_Gestellte Aufgabe A:_
Entnimm den Datensätzen die Zeilen von der Zeile mit „order: Hemiptera“ bis einschließlich zum Ende der Datensätze und gib sie unverändert wieder. Lass die Bilder in deiner Antwort weg.

------------------------------------------------

FULDA Bewegende Worte von Martin Löwenberg

Der vielleicht letzte jüdische Zeitzeuge der Reichspogromnacht erinnert sich

08.11.17 - „Das war eine der eindrucksvollsten Geschichtsstunden, die es je in der Aula der Alten Universität gab“, sagte Ex-OB Gerhard Möller in seiner Eigenschaft als 1. Vorsitzender des Fuldaer Geschichtsvereins, nachdem dort am Dienstagabend Martin Löwenberg dem Publikum im fast vollbesetzten Saal Einblicke in die dunkelsten Jahre seines langen Lebens gewährt hatte. Denn Löwenberg (Jahrgang 1928) dürfte einer der letzten Zeitzeugen jüdischen Glaubens sein, der den Brand der Fuldaer Synagoge in der Nacht zum 10. November 1938 miterlebt hat.

------------------------------------------------

_Gestellte Aufgabe B:_
Beantworte zum Bericht über Martin Löwenberg diese Fragen:
(i) In welchem Jahr wurde Martin Löwenberg geboren?
(ii) Welche Funktion hat Gerhard Möller im Fuldaer Geschichtsverein?
(iii) In welcher Nacht brannte die Fuldaer Synagoge?

------------------------------------------------

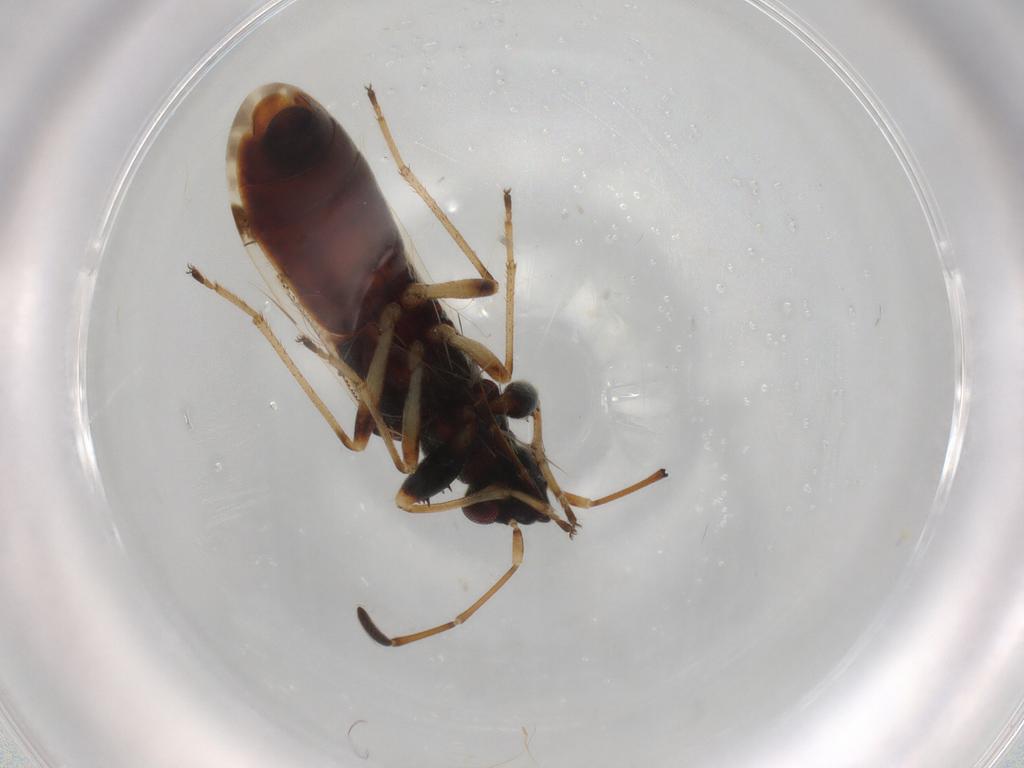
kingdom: Animalia
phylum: Arthropoda
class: Insecta
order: Hemiptera
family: Rhyparochromidae
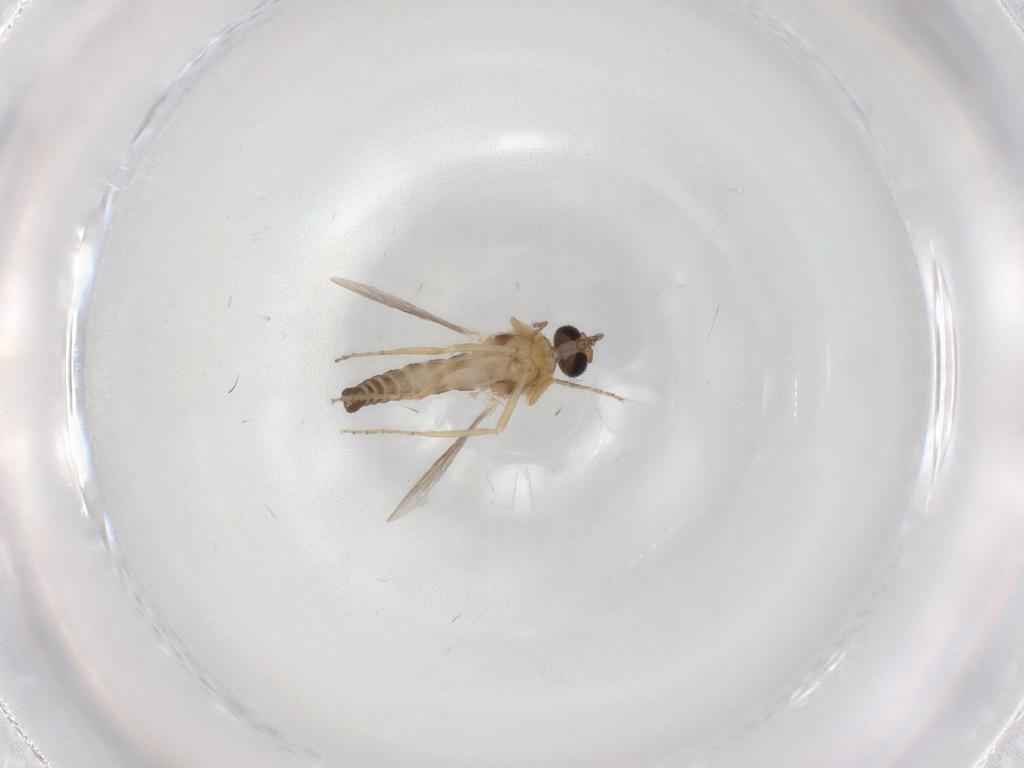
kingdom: Animalia
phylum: Arthropoda
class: Insecta
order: Diptera
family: Ceratopogonidae
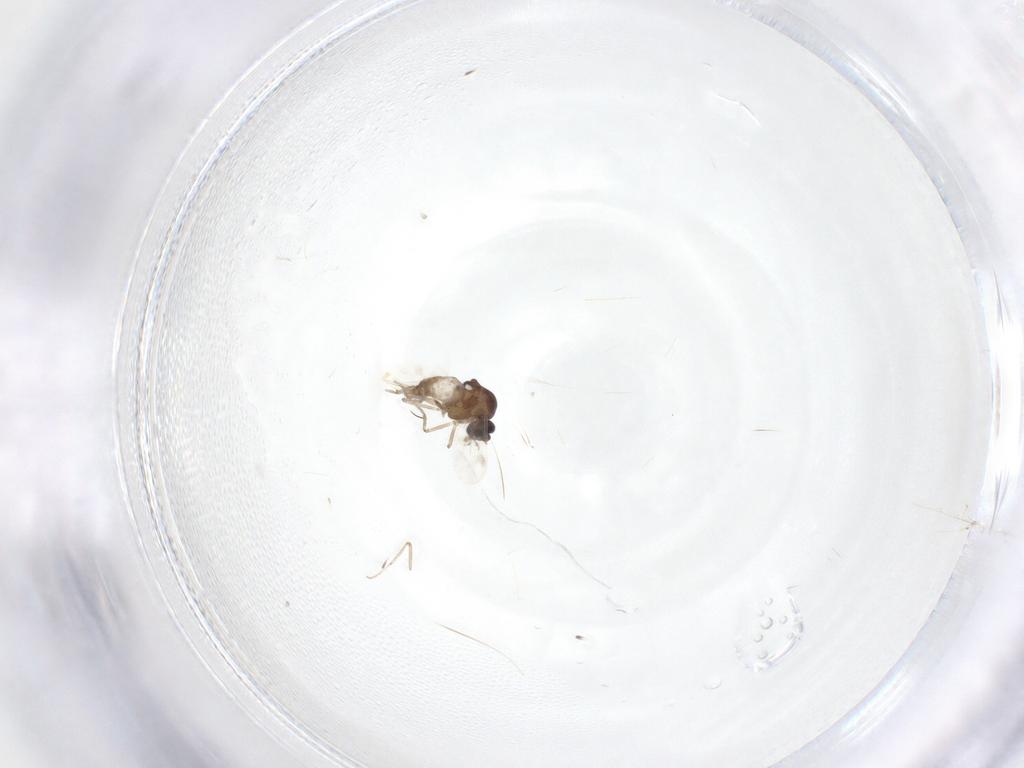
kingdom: Animalia
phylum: Arthropoda
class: Insecta
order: Diptera
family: Ceratopogonidae
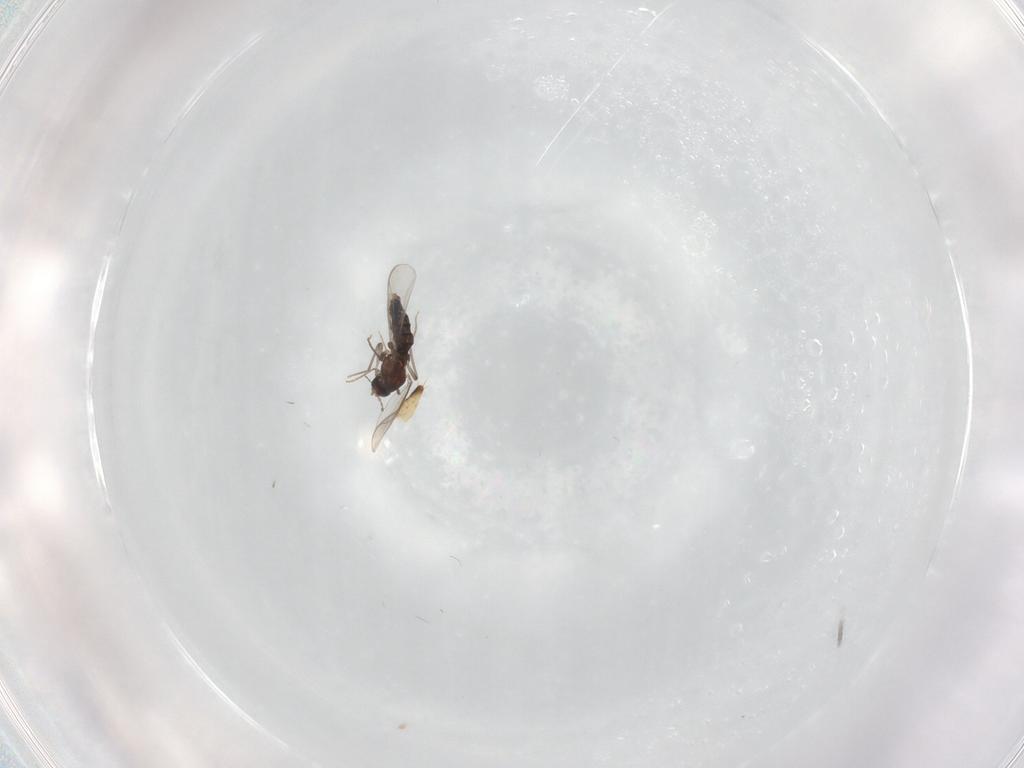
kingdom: Animalia
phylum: Arthropoda
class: Insecta
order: Diptera
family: Chironomidae
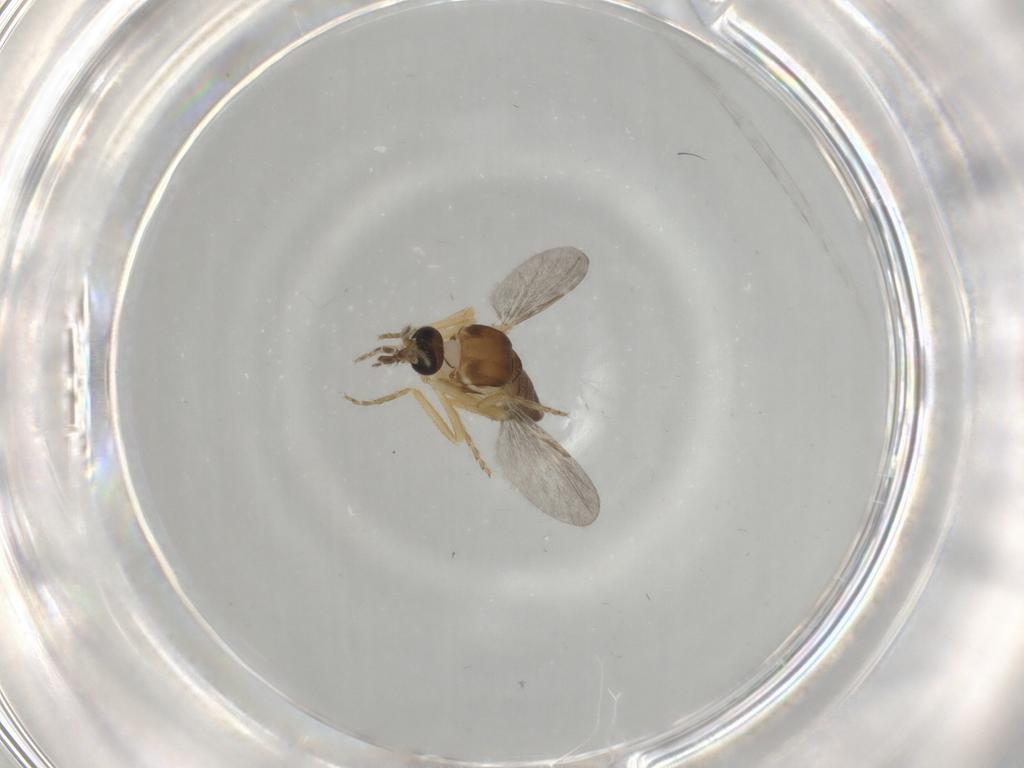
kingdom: Animalia
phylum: Arthropoda
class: Insecta
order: Diptera
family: Ceratopogonidae
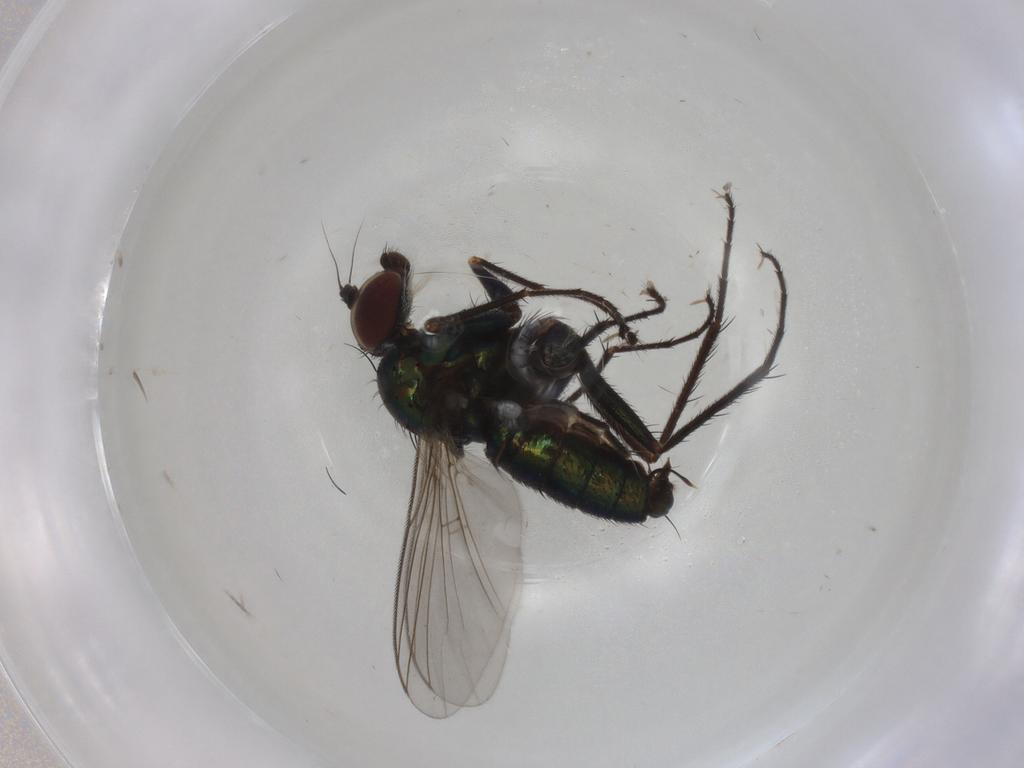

------------------------------------------------

_Ausgabe A:_
order: Hemiptera
family: Rhyparochromidae
kingdom: Animalia
phylum: Arthropoda
class: Insecta
order: Diptera
family: Ceratopogonidae
kingdom: Animalia
phylum: Arthropoda
class: Insecta
order: Diptera
family: Ceratopogonidae
kingdom: Animalia
phylum: Arthropoda
class: Insecta
order: Diptera
family: Chironomidae
kingdom: Animalia
phylum: Arthropoda
class: Insecta
order: Diptera
family: Ceratopogonidae

_Ausgabe B:_
(i) 1928
(ii) Er ist 1. Vorsitzender des Fuldaer Geschichtsvereins.
(iii) In der Nacht zum 10. November 1938